Ryan stopped and turned around to face questioning eyes. He had never needed to figure out why a celebrity would choose a tractor-trailer rig as an everyday driving vehicle. He remembered his brother.

“Uh,” he stammered, “because…uh…my brother owns it and let me borrow it for a few days just for fun. Normally I like to drive my Ferrari or Porche, but on occasion I like the feel of a big rig.”

“You don’t have a brother,” said Chase, looking at Jon Hamm’s information on Wikipedia.

Ryan, quicker on his feet this time, replied, “I have a really close friend and we are like brothers. That’s how I always refer to him. My brother. Yes, that guy you’re reading about there.” He started moving again, slowly toward the door. “Uh, please wait here. I’ll be right back.” And out the door he went. He tried to walk swiftly without looking hurried, but felt as if it wasn’t working. He took a risk and glanced back. He saw faces peering at him through the window. He stopped, turned, and waved. They waved back. He motioned for them to relax, smiling and facing both of his palms before them. “Relax,” he whispered out loud, “relax.”

They smiled back and slowly turned away from the window. About fifty yards and to the left, just out of view of their window, Ryan’s truck patiently sat, idling, waiting for him. He toggled the remote, opened the door, and climbed up and into the truck. Knowing he was out of eyesight of the mob at Starbucks, he gently pushed in the clutch, popped the gearshift into first gear, and slowly drove his Kenworth away.

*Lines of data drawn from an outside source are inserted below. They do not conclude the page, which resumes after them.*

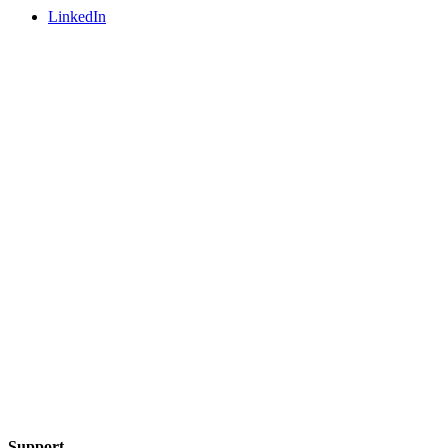
LinkedIn
Support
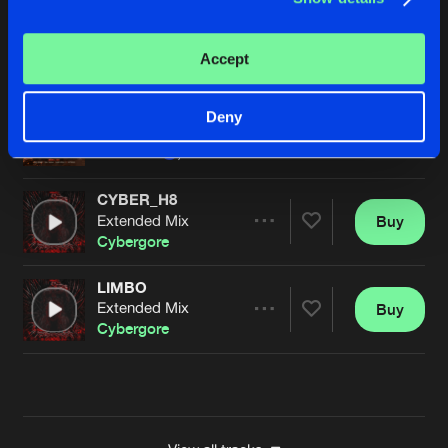
PEDAL TO THE METAL (OFFICIAL GEARBOX HOT
Extended Mix
Buy
Artists
Accept
Share
Cybergore
feat.
Iris Goes
METAL_&_BLOOD
Deny
Buy
Artists
Share
Luminite
,
DEEZL
,
So Juice
and
Cybergore
CYBER_H8
Extended Mix
Buy
Artists
Share
Cybergore
LIMBO
Extended Mix
Buy
Artists
Share
Cybergore
Artists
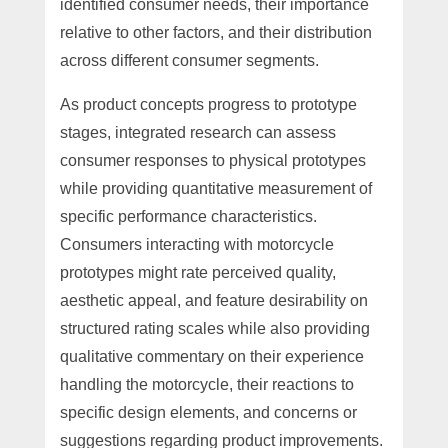
identified consumer needs, their importance
relative to other factors, and their distribution
across different consumer segments.
As product concepts progress to prototype
stages, integrated research can assess
consumer responses to physical prototypes
while providing quantitative measurement of
specific performance characteristics.
Consumers interacting with motorcycle
prototypes might rate perceived quality,
aesthetic appeal, and feature desirability on
structured rating scales while also providing
qualitative commentary on their experience
handling the motorcycle, their reactions to
specific design elements, and concerns or
suggestions regarding product improvements.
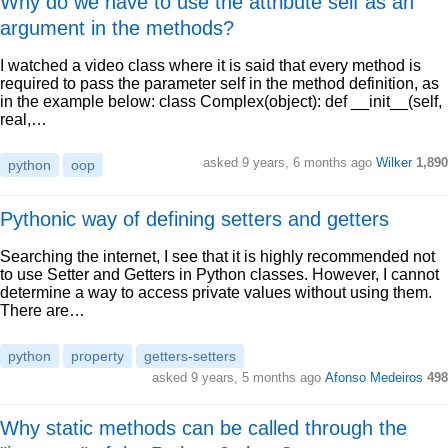
Why do we have to use the attribute self as an
argument in the methods?
I watched a video class where it is said that every method is
required to pass the parameter self in the method definition, as
in the example below: class Complex(object): def __init__(self,
real,…
asked 9 years, 6 months ago
Wilker
1,890
python
oop
Pythonic way of defining setters and getters
Searching the internet, I see that it is highly recommended not
to use Setter and Getters in Python classes. However, I cannot
determine a way to access private values without using them.
There are…
python
property
getters-setters
asked 9 years, 5 months ago
Afonso Medeiros
498
Why static methods can be called through the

What Ryan didn’t see was that the crowd in Starbucks had formed an area in the middle of the store and was holding vigil. The woman with the “sick” child sat in the middle and many reassured her that help was on the way soon. Every now and then someone broke out in a song and others joined: “I’ve been workin’ on the railroad…” or “This land is your land…” or “Row, row, row your boat…” in the round. This went on for two hours before they sent a rep to find Ryan and realized he was gone. Eventually they all dispersed and went about their normal, un-famous lives.